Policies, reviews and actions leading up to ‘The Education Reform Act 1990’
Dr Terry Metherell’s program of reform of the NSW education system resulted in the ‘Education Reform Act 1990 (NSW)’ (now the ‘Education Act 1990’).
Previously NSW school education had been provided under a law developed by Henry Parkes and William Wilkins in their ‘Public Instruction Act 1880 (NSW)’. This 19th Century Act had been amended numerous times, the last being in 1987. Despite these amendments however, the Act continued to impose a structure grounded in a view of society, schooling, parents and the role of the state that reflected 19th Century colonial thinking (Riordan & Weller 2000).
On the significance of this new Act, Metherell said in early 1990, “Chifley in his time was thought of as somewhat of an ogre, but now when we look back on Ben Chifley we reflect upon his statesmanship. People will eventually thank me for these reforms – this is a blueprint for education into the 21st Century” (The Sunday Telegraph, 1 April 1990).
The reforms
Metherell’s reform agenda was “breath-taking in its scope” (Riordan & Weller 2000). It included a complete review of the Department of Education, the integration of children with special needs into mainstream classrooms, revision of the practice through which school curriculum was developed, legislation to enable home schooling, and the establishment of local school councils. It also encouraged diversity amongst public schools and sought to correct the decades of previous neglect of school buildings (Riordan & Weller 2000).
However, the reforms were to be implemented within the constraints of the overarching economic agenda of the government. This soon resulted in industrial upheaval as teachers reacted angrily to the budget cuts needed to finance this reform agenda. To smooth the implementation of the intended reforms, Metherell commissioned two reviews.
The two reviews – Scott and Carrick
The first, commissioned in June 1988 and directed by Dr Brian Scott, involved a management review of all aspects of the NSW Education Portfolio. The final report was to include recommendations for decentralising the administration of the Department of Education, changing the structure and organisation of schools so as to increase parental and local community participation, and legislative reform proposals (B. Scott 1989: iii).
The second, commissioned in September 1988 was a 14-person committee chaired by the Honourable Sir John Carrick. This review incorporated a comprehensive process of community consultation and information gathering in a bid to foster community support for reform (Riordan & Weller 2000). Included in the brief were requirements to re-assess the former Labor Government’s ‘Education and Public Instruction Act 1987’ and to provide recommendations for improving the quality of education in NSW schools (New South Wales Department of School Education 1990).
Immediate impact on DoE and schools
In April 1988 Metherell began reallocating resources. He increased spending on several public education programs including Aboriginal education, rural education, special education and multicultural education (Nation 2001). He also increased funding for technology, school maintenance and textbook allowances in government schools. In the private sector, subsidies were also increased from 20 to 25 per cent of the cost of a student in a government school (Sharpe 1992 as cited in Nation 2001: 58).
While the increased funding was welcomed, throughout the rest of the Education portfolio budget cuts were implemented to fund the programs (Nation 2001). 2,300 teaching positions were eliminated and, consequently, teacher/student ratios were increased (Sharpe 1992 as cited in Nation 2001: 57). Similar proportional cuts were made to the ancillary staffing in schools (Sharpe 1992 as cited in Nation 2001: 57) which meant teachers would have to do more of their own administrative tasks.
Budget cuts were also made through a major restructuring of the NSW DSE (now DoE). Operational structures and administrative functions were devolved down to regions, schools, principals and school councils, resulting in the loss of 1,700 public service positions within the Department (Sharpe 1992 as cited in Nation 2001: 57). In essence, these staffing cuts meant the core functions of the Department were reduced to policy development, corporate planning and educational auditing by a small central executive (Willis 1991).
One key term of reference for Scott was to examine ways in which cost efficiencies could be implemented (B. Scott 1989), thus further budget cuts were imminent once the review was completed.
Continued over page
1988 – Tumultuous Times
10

◆ ◆ ◆ ◆ ◆

### [Your objective]
Leaving each word as it is, reproduce all the material.

### [Solution for this problem]
Policies, reviews and actions leading up to ‘The Education Reform Act 1990’
Dr Terry Metherell’s program of reform of the NSW education system resulted in the ‘Education Reform Act 1990 (NSW)’ (now the ‘Education Act 1990’).
Previously NSW school education had been provided under a law developed by Henry Parkes and William Wilkins in their ‘Public Instruction Act 1880 (NSW)’. This 19th Century Act had been amended numerous times, the last being in 1987. Despite these amendments however, the Act continued to impose a structure grounded in a view of society, schooling, parents and the role of the state that reflected 19th Century colonial thinking (Riordan & Weller 2000).
On the significance of this new Act, Metherell said in early 1990, “Chifley in his time was thought of as somewhat of an ogre, but now when we look back on Ben Chifley we reflect upon his statesmanship. People will eventually thank me for these reforms – this is a blueprint for education into the 21st Century” (The Sunday Telegraph, 1 April 1990).
The reforms
Metherell’s reform agenda was “breath-taking in its scope” (Riordan & Weller 2000). It included a complete review of the Department of Education, the integration of children with special needs into mainstream classrooms, revision of the practice through which school curriculum was developed, legislation to enable home schooling, and the establishment of local school councils. It also encouraged diversity amongst public schools and sought to correct the decades of previous neglect of school buildings (Riordan & Weller 2000).
However, the reforms were to be implemented within the constraints of the overarching economic agenda of the government. This soon resulted in industrial upheaval as teachers reacted angrily to the budget cuts needed to finance this reform agenda. To smooth the implementation of the intended reforms, Metherell commissioned two reviews.
The two reviews – Scott and Carrick
The first, commissioned in June 1988 and directed by Dr Brian Scott, involved a management review of all aspects of the NSW Education Portfolio. The final report was to include recommendations for decentralising the administration of the Department of Education, changing the structure and organisation of schools so as to increase parental and local community participation, and legislative reform proposals (B. Scott 1989: iii).
The second, commissioned in September 1988 was a 14-person committee chaired by the Honourable Sir John Carrick. This review incorporated a comprehensive process of community consultation and information gathering in a bid to foster community support for reform (Riordan & Weller 2000). Included in the brief were requirements to re-assess the former Labor Government’s ‘Education and Public Instruction Act 1987’ and to provide recommendations for improving the quality of education in NSW schools (New South Wales Department of School Education 1990).
Immediate impact on DoE and schools
In April 1988 Metherell began reallocating resources. He increased spending on several public education programs including Aboriginal education, rural education, special education and multicultural education (Nation 2001). He also increased funding for technology, school maintenance and textbook allowances in government schools. In the private sector, subsidies were also increased from 20 to 25 per cent of the cost of a student in a government school (Sharpe 1992 as cited in Nation 2001: 58).
While the increased funding was welcomed, throughout the rest of the Education portfolio budget cuts were implemented to fund the programs (Nation 2001). 2,300 teaching positions were eliminated and, consequently, teacher/student ratios were increased (Sharpe 1992 as cited in Nation 2001: 57). Similar proportional cuts were made to the ancillary staffing in schools (Sharpe 1992 as cited in Nation 2001: 57) which meant teachers would have to do more of their own administrative tasks.
Budget cuts were also made through a major restructuring of the NSW DSE (now DoE). Operational structures and administrative functions were devolved down to regions, schools, principals and school councils, resulting in the loss of 1,700 public service positions within the Department (Sharpe 1992 as cited in Nation 2001: 57). In essence, these staffing cuts meant the core functions of the Department were reduced to policy development, corporate planning and educational auditing by a small central executive (Willis 1991).
One key term of reference for Scott was to examine ways in which cost efficiencies could be implemented (B. Scott 1989), thus further budget cuts were imminent once the review was completed.
Continued over page
1988 – Tumultuous Times
10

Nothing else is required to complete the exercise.